Accurate segmentation of esophageal gross tumor volume (GTV) indirectly enhances the efficacy of radiotherapy for patients with esophagus cancer. In this domain, learning-based methods have been employed to fuse cross-modality positron emission tomography (PET) and computed tomography (CT) images, aiming to improve segmentation accuracy. This fusion is essential as it combines functional metabolic information from PET with anatomical information from CT, providing complementary information. While the existing three-dimensional (3D) segmentation method has achieved state-of-the-art (SOTA) performance, it typically relies on pure-convolution architectures, limiting its ability to capture long-range spatial dependencies due to convolution's confinement to a local receptive field. To address this limitation and further enhance esophageal GTV segmentation performance, this work proposes a transformer-guided cross-modality adaptive feature fusion network, referred to as TransAttPSNN, which is based on cross-modality PET/CT scans.
Specifically, we establish an attention progressive semantically-nested network (AttPSNN) by incorporating the convolutional attention mechanism into the progressive semantically-nested network (PSNN). Subsequently, we devise a plug-and-play transformer-guided cross-modality adaptive feature fusion model, which is inserted between the multi-scale feature counterparts of a two-stream AttPSNN backbone (one for the PET modality flow and another for the CT modality flow), resulting in the proposed TransAttPSNN architecture.

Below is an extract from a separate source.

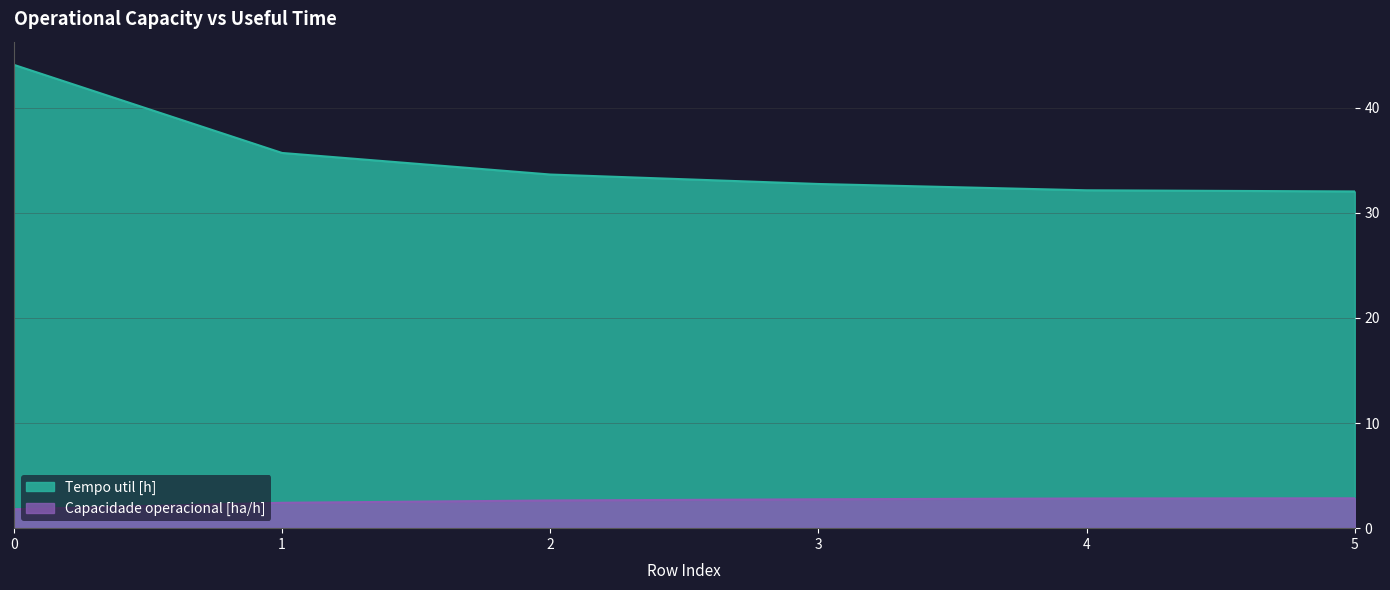

Read the Capacidade operacional [ha/h] value at 5.

2.8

Through extensive four-fold cross-validation experiments on the clinical PET/CT cohort. The proposed approach acquires a Dice similarity coefficient (DSC) of 0.76 ± 0.13, a Hausdorff distance (HD) of 9.38 ± 8.76 mm, and a Mean surface distance (MSD) of 1.13 ± 0.94 mm, outperforming the SOTA competing methods. The qualitative results show a satisfying consistency with the lesion areas.
The devised transformer-guided cross-modality adaptive feature fusion module integrates the strengths of PET and CT, effectively enhancing the segmentation performance of esophageal GTV. The proposed TransAttPSNN has further advanced the research of esophageal GTV segmentation.
准确分割食管癌大体肿瘤体积(GTV)可间接提高食管癌患者放射治疗的疗效。在这一领域,基于学习的方法已被用于融合跨模态正电子发射断层扫描(PET)和计算机断层扫描(CT)图像,旨在提高分割准确性。这种融合是必要的,因为它将来自 PET 的功能代谢信息与来自 CT 的解剖信息相结合,提供互补信息。虽然现有的三维(3D)分割方法已经达到了最先进的水平(SOTA),但它通常依赖于纯卷积架构,由于卷积受到局部感受野的限制,其捕捉远程空间依赖的能力有限。为了克服这一限制,进一步提高食管 GTV 分割性能,本研究提出了一种基于跨模态 PET/CT 扫描的基于变压器引导的跨模态自适应特征融合网络,称为 TransAttPSNN。
具体来说,我们通过将卷积注意力机制纳入渐进语义嵌套网络(PSNN),建立了一个注意力渐进语义嵌套网络(AttPSNN)。然后,我们设计了一个可插拔的变压器引导的跨模态自适应特征融合模型,插入到双流 AttPSNN 骨干网(一个用于 PET 模态流,另一个用于 CT 模态流)的多尺度特征对应物之间,得到了所提出的 TransAttPSNN 架构。
通过对临床 PET/CT 队列进行四折交叉验证实验,该方法获得了 0.76±0.13 的 Dice 相似系数(DSC)、9.38±8.76mm 的 Hausdorff 距离(HD)和 1.13±0.94mm 的平均表面距离(MSD),优于最先进的竞争方法。定性结果显示,病变区域的一致性令人满意。
所设计的变压器引导的跨模态自适应特征融合模块集成了 PET 和 CT 的优势,有效提高了食管 GTV 的分割性能。所提出的 TransAttPSNN 进一步推进了食管 GTV 分割的研究。